--- RAW DATA Enclosed Below ---

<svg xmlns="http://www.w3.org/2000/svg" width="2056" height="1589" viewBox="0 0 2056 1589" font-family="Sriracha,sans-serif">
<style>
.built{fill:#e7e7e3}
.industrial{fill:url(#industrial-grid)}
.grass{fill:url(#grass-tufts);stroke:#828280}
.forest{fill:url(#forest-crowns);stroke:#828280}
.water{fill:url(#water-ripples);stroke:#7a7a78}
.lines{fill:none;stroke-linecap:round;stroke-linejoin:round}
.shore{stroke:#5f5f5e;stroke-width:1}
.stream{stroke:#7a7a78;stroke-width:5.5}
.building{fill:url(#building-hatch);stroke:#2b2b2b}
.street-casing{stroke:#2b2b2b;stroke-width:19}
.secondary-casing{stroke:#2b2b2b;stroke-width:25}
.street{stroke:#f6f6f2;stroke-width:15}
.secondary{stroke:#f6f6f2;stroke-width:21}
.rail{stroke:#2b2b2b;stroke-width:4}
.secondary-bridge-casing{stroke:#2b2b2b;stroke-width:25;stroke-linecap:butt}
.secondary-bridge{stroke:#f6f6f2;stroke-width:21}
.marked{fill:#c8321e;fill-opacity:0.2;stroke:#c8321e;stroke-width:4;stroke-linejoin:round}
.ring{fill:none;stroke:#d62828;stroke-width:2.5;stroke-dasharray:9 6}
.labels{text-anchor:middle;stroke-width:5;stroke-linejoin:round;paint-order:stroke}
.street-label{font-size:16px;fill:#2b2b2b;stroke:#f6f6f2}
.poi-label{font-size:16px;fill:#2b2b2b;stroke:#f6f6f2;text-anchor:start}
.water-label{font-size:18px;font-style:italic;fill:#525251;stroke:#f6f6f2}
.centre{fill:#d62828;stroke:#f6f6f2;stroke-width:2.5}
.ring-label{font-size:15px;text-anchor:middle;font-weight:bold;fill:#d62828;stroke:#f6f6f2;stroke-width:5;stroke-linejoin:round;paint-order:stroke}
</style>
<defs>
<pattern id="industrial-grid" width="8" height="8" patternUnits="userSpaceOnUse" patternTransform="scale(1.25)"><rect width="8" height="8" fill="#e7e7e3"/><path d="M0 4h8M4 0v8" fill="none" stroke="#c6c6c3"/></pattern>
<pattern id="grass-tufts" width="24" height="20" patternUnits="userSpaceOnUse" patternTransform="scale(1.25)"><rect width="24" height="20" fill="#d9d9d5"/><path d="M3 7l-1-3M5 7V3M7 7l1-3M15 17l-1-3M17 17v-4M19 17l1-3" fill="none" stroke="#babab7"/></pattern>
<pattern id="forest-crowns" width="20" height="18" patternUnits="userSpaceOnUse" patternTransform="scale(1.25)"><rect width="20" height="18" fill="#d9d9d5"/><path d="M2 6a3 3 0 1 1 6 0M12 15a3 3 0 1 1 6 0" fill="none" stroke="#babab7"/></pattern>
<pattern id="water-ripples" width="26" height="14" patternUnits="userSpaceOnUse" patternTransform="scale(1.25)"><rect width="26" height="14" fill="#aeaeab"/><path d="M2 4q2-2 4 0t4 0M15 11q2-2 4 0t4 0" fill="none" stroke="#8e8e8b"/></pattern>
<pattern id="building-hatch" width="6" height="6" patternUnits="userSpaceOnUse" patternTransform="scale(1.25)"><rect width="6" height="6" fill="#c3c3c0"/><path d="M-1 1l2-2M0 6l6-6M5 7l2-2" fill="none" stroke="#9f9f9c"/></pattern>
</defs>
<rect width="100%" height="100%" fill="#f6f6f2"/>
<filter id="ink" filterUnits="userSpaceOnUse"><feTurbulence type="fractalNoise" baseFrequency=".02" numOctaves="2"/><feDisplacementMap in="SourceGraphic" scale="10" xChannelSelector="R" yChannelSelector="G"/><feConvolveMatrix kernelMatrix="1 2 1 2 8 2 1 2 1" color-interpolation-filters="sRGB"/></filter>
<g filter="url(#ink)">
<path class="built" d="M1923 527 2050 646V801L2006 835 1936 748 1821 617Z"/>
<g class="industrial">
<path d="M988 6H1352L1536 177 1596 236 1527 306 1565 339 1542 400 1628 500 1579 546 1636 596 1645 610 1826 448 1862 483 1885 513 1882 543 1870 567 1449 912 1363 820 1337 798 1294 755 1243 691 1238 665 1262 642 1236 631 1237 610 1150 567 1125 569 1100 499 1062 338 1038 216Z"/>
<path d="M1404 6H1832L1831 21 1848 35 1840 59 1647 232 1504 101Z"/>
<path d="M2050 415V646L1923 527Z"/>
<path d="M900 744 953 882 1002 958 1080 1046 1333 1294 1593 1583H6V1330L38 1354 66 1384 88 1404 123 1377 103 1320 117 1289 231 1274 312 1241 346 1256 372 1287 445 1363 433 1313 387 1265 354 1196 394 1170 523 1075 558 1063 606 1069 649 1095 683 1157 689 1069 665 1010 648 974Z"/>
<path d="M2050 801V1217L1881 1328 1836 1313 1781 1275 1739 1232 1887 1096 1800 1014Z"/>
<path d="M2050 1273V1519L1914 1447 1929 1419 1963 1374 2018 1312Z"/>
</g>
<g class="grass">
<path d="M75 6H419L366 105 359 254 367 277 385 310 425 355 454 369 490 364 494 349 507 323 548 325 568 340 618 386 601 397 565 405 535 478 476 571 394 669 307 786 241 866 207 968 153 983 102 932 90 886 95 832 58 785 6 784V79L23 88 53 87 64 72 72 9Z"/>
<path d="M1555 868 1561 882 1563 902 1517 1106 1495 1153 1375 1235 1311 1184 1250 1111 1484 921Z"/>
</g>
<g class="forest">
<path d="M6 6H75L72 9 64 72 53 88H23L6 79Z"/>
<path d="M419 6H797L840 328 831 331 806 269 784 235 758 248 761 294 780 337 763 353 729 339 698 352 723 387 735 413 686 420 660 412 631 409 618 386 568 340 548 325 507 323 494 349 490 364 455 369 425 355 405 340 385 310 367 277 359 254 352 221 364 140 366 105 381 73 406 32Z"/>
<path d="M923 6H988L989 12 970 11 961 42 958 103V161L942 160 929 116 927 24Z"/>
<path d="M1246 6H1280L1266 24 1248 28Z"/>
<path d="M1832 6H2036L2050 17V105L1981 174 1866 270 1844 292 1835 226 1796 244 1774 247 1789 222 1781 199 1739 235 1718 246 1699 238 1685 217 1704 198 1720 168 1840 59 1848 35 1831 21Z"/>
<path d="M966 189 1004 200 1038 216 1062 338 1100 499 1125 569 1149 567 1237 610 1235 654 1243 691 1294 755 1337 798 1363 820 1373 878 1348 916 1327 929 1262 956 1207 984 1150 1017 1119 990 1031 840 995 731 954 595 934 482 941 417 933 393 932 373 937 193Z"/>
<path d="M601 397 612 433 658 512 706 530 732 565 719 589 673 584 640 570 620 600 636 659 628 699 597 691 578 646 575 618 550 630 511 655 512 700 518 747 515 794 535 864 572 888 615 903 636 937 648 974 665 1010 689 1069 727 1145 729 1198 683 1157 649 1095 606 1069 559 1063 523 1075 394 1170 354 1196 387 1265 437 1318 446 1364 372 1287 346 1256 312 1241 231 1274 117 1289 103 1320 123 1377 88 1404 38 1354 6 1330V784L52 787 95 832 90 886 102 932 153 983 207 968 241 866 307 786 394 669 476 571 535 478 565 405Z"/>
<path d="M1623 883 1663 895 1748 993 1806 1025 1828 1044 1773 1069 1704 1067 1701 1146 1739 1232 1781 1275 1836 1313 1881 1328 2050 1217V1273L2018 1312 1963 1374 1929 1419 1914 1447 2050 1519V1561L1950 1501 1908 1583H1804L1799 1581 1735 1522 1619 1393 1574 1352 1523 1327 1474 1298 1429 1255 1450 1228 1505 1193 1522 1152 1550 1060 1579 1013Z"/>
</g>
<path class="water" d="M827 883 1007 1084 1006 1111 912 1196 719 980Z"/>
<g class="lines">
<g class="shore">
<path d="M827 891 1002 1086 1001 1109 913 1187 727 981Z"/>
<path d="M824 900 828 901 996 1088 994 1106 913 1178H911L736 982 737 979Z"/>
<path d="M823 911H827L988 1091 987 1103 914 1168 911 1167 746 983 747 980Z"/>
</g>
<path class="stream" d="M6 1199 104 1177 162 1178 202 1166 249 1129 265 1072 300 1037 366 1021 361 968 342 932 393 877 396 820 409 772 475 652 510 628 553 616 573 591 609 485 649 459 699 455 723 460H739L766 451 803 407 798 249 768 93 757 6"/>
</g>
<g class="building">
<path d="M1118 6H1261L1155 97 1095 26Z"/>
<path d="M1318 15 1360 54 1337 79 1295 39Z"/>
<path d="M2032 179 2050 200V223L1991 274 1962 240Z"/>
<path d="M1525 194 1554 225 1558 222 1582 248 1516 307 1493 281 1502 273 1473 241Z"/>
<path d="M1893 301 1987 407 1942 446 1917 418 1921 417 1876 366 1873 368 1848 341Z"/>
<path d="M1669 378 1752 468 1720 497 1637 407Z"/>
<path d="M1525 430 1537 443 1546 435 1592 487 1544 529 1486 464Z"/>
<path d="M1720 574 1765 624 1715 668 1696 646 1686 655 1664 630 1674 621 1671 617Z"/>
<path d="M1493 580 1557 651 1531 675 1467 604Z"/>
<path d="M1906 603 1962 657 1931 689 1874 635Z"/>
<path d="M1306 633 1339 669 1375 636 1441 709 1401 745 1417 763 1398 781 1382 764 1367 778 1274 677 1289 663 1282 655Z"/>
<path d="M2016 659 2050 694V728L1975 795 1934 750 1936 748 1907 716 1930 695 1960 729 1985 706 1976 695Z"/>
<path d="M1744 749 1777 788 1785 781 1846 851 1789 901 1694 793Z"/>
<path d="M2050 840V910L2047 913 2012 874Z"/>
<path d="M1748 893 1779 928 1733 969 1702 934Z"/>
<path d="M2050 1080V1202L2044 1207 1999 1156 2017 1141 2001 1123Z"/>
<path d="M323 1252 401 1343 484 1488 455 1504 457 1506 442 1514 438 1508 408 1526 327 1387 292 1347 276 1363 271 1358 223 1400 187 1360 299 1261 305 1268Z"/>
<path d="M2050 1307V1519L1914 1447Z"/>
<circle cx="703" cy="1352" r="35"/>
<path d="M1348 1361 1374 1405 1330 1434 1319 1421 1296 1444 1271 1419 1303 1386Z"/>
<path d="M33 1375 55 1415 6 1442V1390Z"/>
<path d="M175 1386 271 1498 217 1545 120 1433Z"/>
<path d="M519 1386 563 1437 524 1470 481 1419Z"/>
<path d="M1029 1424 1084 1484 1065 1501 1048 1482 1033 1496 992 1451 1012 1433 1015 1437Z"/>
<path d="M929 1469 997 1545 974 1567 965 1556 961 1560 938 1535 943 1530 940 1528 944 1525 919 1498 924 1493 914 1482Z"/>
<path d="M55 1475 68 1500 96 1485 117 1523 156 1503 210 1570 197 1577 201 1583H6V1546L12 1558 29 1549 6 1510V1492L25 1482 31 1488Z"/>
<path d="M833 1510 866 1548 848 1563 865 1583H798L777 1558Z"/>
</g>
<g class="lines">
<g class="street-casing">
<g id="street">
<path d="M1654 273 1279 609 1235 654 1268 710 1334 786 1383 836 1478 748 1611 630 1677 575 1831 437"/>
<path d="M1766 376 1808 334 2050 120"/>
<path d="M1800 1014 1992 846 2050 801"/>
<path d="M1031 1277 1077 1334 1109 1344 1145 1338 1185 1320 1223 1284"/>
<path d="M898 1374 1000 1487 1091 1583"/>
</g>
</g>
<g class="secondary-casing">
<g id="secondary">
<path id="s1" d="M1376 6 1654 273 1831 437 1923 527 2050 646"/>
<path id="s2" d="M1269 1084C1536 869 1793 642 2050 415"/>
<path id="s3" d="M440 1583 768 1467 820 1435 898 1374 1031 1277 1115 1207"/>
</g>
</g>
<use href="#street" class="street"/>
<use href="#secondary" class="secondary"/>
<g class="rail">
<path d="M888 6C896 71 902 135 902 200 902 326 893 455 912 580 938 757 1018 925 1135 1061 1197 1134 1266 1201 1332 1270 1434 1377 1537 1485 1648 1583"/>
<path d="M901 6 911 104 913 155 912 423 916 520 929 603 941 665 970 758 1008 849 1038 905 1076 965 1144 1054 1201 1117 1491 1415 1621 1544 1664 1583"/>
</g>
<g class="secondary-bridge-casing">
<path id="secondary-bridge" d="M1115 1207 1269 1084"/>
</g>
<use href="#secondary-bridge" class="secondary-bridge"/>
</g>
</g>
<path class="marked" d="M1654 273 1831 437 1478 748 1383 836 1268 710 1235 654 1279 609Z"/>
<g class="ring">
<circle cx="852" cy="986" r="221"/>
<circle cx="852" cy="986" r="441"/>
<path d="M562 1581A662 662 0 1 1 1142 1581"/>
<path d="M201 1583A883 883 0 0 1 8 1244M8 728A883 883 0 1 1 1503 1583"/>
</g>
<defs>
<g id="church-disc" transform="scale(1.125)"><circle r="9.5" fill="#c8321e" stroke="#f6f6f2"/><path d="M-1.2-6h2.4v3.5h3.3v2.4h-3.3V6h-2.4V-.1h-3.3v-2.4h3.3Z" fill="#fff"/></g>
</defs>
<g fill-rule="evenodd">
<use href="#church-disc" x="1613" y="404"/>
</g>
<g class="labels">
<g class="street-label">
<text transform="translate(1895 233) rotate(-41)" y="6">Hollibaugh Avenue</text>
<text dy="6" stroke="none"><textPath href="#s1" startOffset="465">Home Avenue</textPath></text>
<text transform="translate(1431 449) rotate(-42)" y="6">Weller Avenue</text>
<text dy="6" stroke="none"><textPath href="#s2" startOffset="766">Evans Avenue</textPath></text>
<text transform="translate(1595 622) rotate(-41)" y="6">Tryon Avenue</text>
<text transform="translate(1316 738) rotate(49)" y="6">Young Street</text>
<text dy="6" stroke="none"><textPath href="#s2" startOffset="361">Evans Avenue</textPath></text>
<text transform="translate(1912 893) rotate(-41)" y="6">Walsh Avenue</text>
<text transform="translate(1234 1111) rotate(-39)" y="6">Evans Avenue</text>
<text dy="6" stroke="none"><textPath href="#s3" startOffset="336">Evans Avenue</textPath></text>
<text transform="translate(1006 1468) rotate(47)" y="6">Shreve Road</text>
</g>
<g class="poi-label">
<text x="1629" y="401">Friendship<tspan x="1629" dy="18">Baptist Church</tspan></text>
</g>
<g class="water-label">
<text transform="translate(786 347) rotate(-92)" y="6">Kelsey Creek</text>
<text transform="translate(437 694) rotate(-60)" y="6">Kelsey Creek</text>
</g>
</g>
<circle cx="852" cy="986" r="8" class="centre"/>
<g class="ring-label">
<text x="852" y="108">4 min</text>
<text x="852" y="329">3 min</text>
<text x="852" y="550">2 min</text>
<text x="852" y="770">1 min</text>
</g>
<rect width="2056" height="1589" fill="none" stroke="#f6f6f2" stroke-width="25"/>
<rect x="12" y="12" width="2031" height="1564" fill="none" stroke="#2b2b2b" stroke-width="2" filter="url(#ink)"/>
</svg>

--- End of Enclosed RAW DATA ---
--- RAW DATA Enclosed Below ---

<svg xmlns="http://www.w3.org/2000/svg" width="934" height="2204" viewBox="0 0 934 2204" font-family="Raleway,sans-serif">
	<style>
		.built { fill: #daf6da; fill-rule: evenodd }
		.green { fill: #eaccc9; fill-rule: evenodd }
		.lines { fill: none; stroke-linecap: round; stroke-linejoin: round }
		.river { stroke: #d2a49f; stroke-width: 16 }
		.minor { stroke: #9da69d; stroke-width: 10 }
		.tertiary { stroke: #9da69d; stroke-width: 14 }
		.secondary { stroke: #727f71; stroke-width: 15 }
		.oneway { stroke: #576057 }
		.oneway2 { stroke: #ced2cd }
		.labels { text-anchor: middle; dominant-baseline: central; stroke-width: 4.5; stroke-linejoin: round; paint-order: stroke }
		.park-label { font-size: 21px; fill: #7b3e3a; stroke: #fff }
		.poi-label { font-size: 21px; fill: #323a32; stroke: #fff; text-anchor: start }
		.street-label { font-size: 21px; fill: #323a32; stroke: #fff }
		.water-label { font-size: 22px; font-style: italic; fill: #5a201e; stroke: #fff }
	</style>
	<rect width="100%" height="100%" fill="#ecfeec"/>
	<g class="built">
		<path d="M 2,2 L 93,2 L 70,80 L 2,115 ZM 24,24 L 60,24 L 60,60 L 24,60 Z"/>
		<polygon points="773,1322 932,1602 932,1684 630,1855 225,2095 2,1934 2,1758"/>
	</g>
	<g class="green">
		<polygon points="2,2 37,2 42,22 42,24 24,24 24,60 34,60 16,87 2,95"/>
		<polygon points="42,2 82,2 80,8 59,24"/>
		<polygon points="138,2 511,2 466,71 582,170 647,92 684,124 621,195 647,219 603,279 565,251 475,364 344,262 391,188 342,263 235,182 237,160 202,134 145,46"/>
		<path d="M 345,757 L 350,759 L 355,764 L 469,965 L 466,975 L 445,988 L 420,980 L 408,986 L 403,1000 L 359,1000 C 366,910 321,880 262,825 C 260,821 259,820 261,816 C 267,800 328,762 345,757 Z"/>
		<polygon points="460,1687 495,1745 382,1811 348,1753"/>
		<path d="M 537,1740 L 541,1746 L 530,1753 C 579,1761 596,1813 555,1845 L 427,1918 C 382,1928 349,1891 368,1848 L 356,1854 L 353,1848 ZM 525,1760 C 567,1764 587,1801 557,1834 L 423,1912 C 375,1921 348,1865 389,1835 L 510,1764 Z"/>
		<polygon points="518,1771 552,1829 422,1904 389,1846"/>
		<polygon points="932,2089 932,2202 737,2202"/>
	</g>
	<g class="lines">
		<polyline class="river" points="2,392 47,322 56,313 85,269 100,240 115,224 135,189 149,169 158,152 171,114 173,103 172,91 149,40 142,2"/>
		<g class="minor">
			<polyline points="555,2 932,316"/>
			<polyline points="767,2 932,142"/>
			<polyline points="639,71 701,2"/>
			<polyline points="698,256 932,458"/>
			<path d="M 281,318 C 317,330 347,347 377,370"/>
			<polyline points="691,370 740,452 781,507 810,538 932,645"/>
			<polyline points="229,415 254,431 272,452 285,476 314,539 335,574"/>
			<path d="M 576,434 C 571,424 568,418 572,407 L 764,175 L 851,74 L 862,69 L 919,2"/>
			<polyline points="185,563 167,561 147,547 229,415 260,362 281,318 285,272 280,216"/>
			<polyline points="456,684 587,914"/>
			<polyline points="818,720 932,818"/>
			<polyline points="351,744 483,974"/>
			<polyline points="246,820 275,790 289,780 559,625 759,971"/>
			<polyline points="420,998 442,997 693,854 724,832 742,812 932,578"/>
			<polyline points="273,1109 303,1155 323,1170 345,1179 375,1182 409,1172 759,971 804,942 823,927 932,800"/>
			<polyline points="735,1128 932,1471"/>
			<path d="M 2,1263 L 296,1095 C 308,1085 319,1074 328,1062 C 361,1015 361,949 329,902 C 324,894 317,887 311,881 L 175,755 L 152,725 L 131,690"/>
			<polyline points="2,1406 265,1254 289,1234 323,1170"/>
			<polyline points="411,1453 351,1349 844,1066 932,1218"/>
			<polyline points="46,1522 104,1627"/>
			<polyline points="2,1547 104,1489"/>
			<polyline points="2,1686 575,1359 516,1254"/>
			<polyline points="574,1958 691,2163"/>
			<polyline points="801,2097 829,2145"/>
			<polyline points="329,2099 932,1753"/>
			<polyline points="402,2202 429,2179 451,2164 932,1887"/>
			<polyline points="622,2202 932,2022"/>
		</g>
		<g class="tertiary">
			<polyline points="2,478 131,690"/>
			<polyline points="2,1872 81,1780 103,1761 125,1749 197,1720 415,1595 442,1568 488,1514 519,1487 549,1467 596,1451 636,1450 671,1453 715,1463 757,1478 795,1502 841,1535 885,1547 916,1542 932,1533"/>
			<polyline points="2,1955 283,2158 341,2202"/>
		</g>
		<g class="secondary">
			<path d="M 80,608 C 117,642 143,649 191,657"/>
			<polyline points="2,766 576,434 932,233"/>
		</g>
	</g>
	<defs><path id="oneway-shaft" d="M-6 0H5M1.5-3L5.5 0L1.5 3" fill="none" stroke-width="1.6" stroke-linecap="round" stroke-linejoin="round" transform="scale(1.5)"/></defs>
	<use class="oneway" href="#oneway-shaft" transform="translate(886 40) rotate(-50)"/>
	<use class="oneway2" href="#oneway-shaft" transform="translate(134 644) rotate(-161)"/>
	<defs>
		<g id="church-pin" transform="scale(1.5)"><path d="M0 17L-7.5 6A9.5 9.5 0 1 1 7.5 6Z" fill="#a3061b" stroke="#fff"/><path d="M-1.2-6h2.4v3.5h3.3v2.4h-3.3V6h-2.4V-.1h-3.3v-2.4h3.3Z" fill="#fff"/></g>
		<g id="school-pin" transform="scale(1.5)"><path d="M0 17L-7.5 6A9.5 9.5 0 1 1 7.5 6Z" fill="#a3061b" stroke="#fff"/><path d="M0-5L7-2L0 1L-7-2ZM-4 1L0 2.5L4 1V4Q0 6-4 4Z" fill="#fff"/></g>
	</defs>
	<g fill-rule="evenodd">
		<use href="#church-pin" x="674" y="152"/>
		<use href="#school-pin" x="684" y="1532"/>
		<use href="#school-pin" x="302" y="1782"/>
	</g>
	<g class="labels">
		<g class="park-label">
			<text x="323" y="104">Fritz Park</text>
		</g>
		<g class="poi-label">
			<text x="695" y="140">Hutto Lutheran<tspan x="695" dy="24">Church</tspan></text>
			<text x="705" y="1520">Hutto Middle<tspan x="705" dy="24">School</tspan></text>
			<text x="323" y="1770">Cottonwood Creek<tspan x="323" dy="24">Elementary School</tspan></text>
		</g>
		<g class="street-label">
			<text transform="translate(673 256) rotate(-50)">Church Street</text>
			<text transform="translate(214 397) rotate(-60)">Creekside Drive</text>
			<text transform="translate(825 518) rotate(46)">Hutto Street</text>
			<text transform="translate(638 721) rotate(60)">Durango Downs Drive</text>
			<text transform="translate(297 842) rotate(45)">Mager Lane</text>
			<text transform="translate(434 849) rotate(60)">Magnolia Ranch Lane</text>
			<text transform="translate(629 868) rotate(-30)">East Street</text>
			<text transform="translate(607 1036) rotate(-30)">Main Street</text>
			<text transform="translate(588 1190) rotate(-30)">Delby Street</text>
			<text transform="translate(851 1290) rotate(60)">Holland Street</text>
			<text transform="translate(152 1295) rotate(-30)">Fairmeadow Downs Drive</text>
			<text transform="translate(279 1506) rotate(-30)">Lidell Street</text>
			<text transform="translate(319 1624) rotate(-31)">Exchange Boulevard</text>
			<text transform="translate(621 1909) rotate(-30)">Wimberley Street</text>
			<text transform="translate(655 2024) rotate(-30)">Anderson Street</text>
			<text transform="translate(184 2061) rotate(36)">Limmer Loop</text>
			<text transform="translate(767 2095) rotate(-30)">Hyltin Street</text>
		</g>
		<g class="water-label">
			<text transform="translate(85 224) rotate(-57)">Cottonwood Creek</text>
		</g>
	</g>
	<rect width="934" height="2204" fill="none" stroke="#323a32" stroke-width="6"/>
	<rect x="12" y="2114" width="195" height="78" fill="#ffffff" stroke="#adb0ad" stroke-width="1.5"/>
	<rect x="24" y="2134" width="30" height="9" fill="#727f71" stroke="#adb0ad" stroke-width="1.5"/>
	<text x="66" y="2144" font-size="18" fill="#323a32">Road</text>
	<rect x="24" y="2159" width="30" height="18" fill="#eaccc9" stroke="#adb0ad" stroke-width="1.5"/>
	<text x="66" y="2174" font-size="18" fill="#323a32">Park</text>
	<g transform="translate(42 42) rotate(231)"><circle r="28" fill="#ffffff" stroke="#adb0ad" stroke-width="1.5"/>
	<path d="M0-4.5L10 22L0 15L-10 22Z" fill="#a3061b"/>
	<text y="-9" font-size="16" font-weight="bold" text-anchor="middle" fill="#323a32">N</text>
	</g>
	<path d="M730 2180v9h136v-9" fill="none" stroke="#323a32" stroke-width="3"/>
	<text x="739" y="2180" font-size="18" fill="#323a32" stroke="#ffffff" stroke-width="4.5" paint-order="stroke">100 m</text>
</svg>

--- End of Enclosed RAW DATA ---

PROBLEM DESCRIPTION: An exact copy of the lines above, from the one containing "#daf6da; fill-rule: evenodd" down to the one containing "middle; dominant-baseline: central;" and including both, is the whole answer; retype it and nothing else.

THE ANSWER:
		.built { fill: #daf6da; fill-rule: evenodd }
		.green { fill: #eaccc9; fill-rule: evenodd }
		.lines { fill: none; stroke-linecap: round; stroke-linejoin: round }
		.river { stroke: #d2a49f; stroke-width: 16 }
		.minor { stroke: #9da69d; stroke-width: 10 }
		.tertiary { stroke: #9da69d; stroke-width: 14 }
		.secondary { stroke: #727f71; stroke-width: 15 }
		.oneway { stroke: #576057 }
		.oneway2 { stroke: #ced2cd }
		.labels { text-anchor: middle; dominant-baseline: central; stroke-width: 4.5; stroke-linejoin: round; paint-order: stroke }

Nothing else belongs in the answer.